Exercise prompt -> Reproduce the text of every record below word for word, leaving out the pictures.

Given information ->
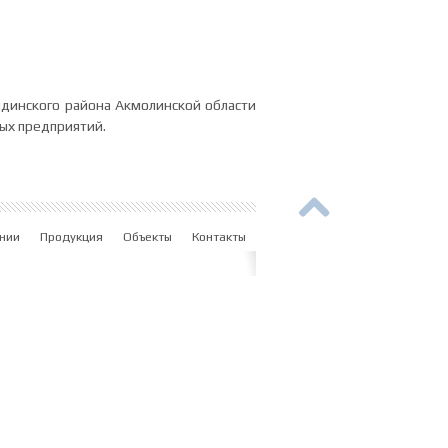
ндинского района Акмолинской области
ных предприятий.
нии
Продукция
Объекты
Контакты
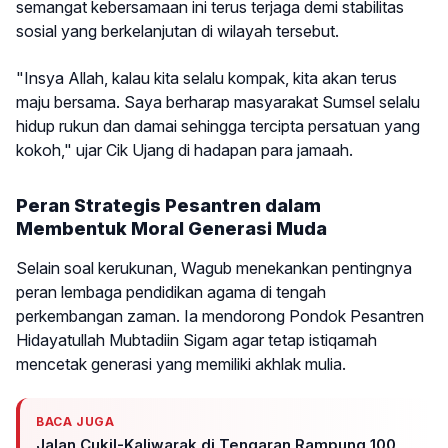
semangat kebersamaan ini terus terjaga demi stabilitas
sosial yang berkelanjutan di wilayah tersebut.
"Insya Allah, kalau kita selalu kompak, kita akan terus
maju bersama. Saya berharap masyarakat Sumsel selalu
hidup rukun dan damai sehingga tercipta persatuan yang
kokoh," ujar Cik Ujang di hadapan para jamaah.
Peran Strategis Pesantren dalam
Membentuk Moral Generasi Muda
Selain soal kerukunan, Wagub menekankan pentingnya
peran lembaga pendidikan agama di tengah
perkembangan zaman. Ia mendorong Pondok Pesantren
Hidayatullah Mubtadiin Sigam agar tetap istiqamah
mencetak generasi yang memiliki akhlak mulia.
BACA JUGA
Jalan Cukil-Kaliwarak di Tengaran Rampung 100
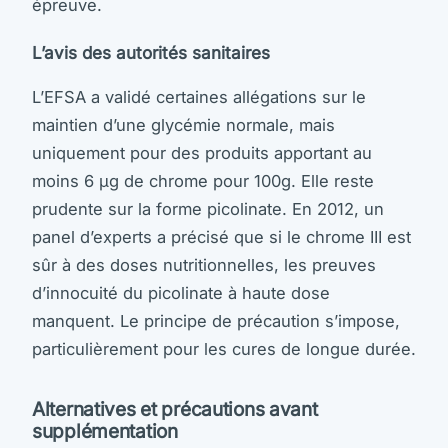
épreuve.
L’avis des autorités sanitaires
L’EFSA a validé certaines allégations sur le
maintien d’une glycémie normale, mais
uniquement pour des produits apportant au
moins 6 µg de chrome pour 100g. Elle reste
prudente sur la forme picolinate. En 2012, un
panel d’experts a précisé que si le chrome III est
sûr à des doses nutritionnelles, les preuves
d’innocuité du picolinate à haute dose
manquent. Le principe de précaution s’impose,
particulièrement pour les cures de longue durée.
Alternatives et précautions avant
supplémentation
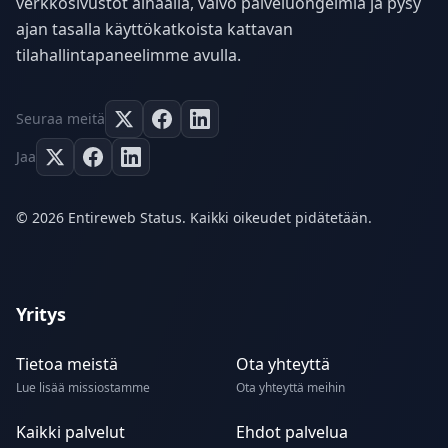
verkkosivustot alhaalla, valvo palveluongelmia ja pysy
ajan tasalla käyttökatkoista kattavan
tilahallintapaneelimme avulla.
Seuraa meitä
Jaa
© 2026 Entireweb Status. Kaikki oikeudet pidätetään.
Yritys
Tietoa meistä
Ota yhteyttä
Lue lisää missiostamme
Ota yhteyttä meihin
Kaikki palvelut
Ehdot palvelua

Task answer ->
ндинского района Акмолинской области
ных предприятий.
нии
Продукция
Объекты
Контакты
semangat kebersamaan ini terus terjaga demi stabilitas
sosial yang berkelanjutan di wilayah tersebut.
"Insya Allah, kalau kita selalu kompak, kita akan terus
maju bersama. Saya berharap masyarakat Sumsel selalu
hidup rukun dan damai sehingga tercipta persatuan yang
kokoh," ujar Cik Ujang di hadapan para jamaah.
Peran Strategis Pesantren dalam
Membentuk Moral Generasi Muda
Selain soal kerukunan, Wagub menekankan pentingnya
peran lembaga pendidikan agama di tengah
perkembangan zaman. Ia mendorong Pondok Pesantren
Hidayatullah Mubtadiin Sigam agar tetap istiqamah
mencetak generasi yang memiliki akhlak mulia.
BACA JUGA
Jalan Cukil-Kaliwarak di Tengaran Rampung 100
épreuve.
L’avis des autorités sanitaires
L’EFSA a validé certaines allégations sur le
maintien d’une glycémie normale, mais
uniquement pour des produits apportant au
moins 6 µg de chrome pour 100g. Elle reste
prudente sur la forme picolinate. En 2012, un
panel d’experts a précisé que si le chrome III est
sûr à des doses nutritionnelles, les preuves
d’innocuité du picolinate à haute dose
manquent. Le principe de précaution s’impose,
particulièrement pour les cures de longue durée.
Alternatives et précautions avant
supplémentation
verkkosivustot alhaalla, valvo palveluongelmia ja pysy
ajan tasalla käyttökatkoista kattavan
tilahallintapaneelimme avulla.
Seuraa meitä
Jaa
© 2026 Entireweb Status. Kaikki oikeudet pidätetään.
Yritys
Tietoa meistä
Ota yhteyttä
Lue lisää missiostamme
Ota yhteyttä meihin
Kaikki palvelut
Ehdot palvelua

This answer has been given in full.